I am feeling the stress of the holidays in such a weird way this year.  All of the gifts are wrapped (mostly, except one... and the one I got for Porch... and one that I bought for someone special), the house is "decorated" and we have been doing the traditional things like St. Nick, cutting down & decorating our tree, baking cookies, etc.  I am functioning like a normal, adult human being.

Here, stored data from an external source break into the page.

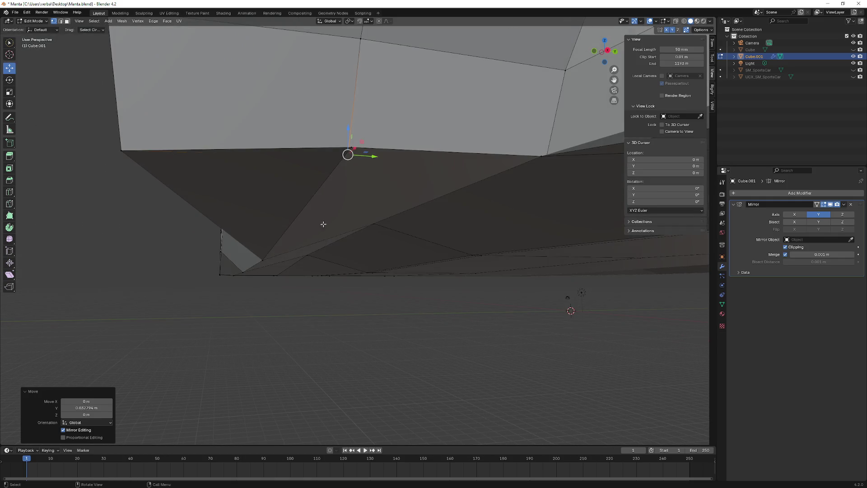
left_click(336, 148)
left_click_drag(357, 140, 361, 159)
mouse_move(361, 160)
middle_mouse_down()
mouse_move(506, 195)
mouse_move(456, 203)
mouse_move(411, 194)
mouse_move(317, 220)
mouse_move(294, 208)
mouse_move(269, 102)
mouse_move(293, 89)
middle_mouse_up()
Step: Nudge a vertex near the wheel arch along Y, then deselect it
left_click(317, 220)
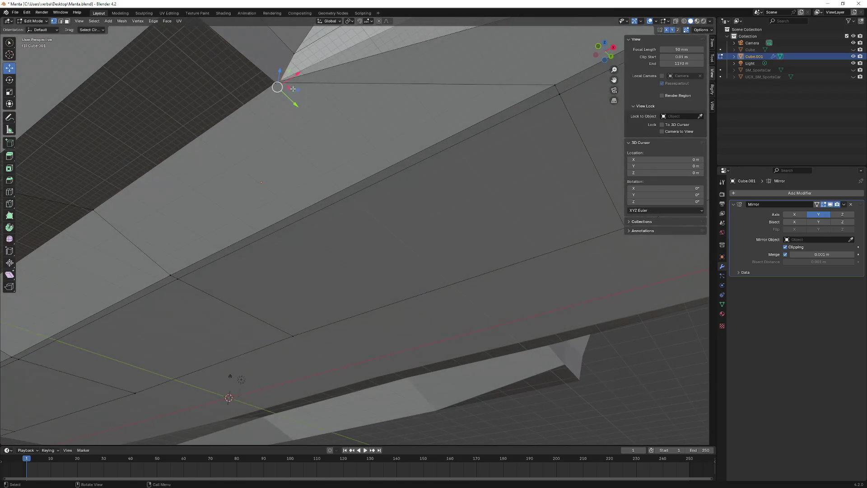
left_click_drag(289, 100, 285, 94)
left_click(298, 93)
mouse_move(320, 129)
middle_mouse_down("shift")
mouse_move(430, 154)
mouse_move(348, 120)
middle_mouse_up("shift")
scroll(430, 154, "down", 6)
Step: Select the edge from the arch corner to the lower vertex and move it about 1.9085 m along X and down along Z
left_click(352, 99)
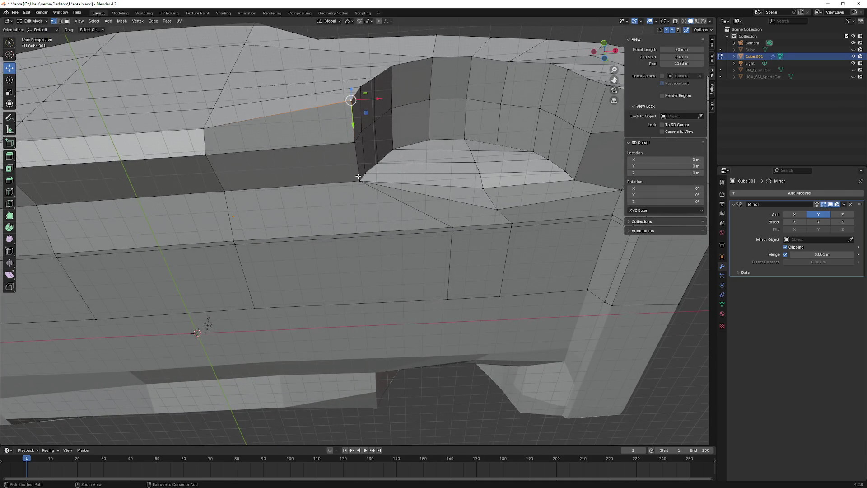
left_click(382, 185, "ctrl")
left_click_drag(385, 144, 470, 144)
middle_click_drag(470, 143, 431, 201)
left_click_drag(351, 232, 353, 255)
middle_click_drag(353, 255, 387, 236)
left_click_drag(392, 247, 402, 246)
middle_click_drag(402, 246, 377, 244)
scroll(375, 238, "down", 2)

But I am also feeling this feel.

This hope.

This joy.

This concept that the best is yet to come, that perhaps there's more to be excited about in 2017.  Charlotte is an amazing kid who challenges me daily and is the perfect mix of passionate and compassionate.  She asked me today where my heartbeat was and I nearly responded that she was my heartbeat but paused for fear that our very concrete thinker would take that as fact.  2017 will (hopefully) be the year that we get to experience life as a family of 4.  And even if it's not, the hope for future attempts and knowing that I have a ridiculously wonderful kiddo (who is currently resisting her nap like a boss) right here in front of me is enough.

It's enough.

I think what I had been identifying as stress is perhaps contentment.  And perhaps I just didn't know how to label it or what to do with it.

I am thankful to have hope and it is my wish that you find hope in your heart as well, no matter which season of your life you are currently in.